20. No one gets costs

Glenis & Anor v Ikosedikas & Ors (No 2) [2018] VSC 324
(15 June 2018), T. Forrest J.

This is the costs decision (apparently not released online until late January) in the case of this name ([2018] VSC 278) covered in blog post 17.  The defendants alleged that in 2011 the first plaintiff entered into a loan agreement consolidating previous loans with a then balance of about $250,000.  The agreement gave the lender the right to caveat over certain residential land owned by both plaintiffs if the loan was not repaid that year.  By 2018 the debt was unpaid and inflated by interest.

In March 2018 the plaintiffs entered into a contract to sell that land for $1.995 m.  It was subject to a registered mortgage securing loans currently over $2 m., though apparently another property owned by the second plaintiff was linked to this mortgage.    

In April 2018 the defendants caveated.  The plaintiffs successfully applied to remove the caveat.   His Honour held that the existence of the loan agreement established a serious question to be tried but that, notwithstanding the substantial debt, the balance of convenience favoured the registered proprietors both because of the delay in caveating until after the contract of sale and because the registered mortgage rendered the caveat worthless. 

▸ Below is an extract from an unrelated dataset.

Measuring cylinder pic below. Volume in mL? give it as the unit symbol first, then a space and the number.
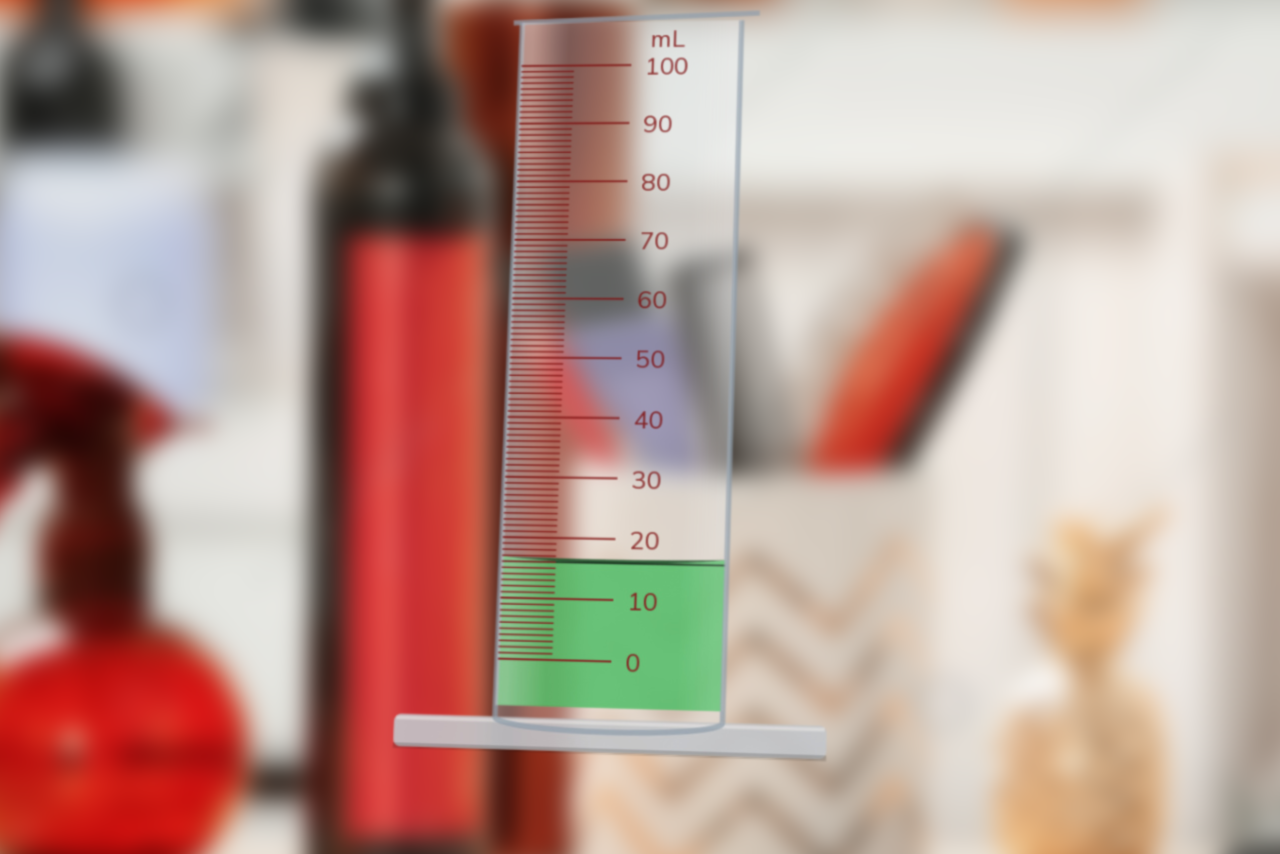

Both parties now unsuccessfully applied for costs.  His Honour held –

  1. The plaintiffs had engaged in sharp practice in that: they took advantage of the defendants’ dilatory response to restructure their affairs so that the property was mortgaged to its full value and another property (not the subject of the caveat) was now owned virtually outright.
  2. The caveators were not entitled to costs: his Honour knew of no authority that a caveator demonstrating a serious question to be tried but losing on the balance of convenience was entitled to costs.